Top of Data for analysis

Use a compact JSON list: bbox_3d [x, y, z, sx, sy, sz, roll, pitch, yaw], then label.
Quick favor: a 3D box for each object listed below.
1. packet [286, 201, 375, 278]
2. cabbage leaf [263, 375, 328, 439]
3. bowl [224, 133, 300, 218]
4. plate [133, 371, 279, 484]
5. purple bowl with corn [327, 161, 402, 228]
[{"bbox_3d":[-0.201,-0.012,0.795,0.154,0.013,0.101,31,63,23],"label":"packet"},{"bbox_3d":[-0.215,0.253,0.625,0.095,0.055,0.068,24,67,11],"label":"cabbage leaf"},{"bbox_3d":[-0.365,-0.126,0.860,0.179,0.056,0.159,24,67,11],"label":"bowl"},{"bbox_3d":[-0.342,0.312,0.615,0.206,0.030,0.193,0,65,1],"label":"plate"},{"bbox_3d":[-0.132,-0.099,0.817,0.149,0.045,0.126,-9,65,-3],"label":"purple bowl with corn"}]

Bottom of Data for analysis

## [Problem]
In this exercise, you retype all of the data exactly as it appears above.

## [Response box]
Use a compact JSON list: bbox_3d [x, y, z, sx, sy, sz, roll, pitch, yaw], then label.
Quick favor: a 3D box for each object listed below.
1. packet [286, 201, 375, 278]
2. cabbage leaf [263, 375, 328, 439]
3. bowl [224, 133, 300, 218]
4. plate [133, 371, 279, 484]
5. purple bowl with corn [327, 161, 402, 228]
[{"bbox_3d":[-0.201,-0.012,0.795,0.154,0.013,0.101,31,63,23],"label":"packet"},{"bbox_3d":[-0.215,0.253,0.625,0.095,0.055,0.068,24,67,11],"label":"cabbage leaf"},{"bbox_3d":[-0.365,-0.126,0.860,0.179,0.056,0.159,24,67,11],"label":"bowl"},{"bbox_3d":[-0.342,0.312,0.615,0.206,0.030,0.193,0,65,1],"label":"plate"},{"bbox_3d":[-0.132,-0.099,0.817,0.149,0.045,0.126,-9,65,-3],"label":"purple bowl with corn"}]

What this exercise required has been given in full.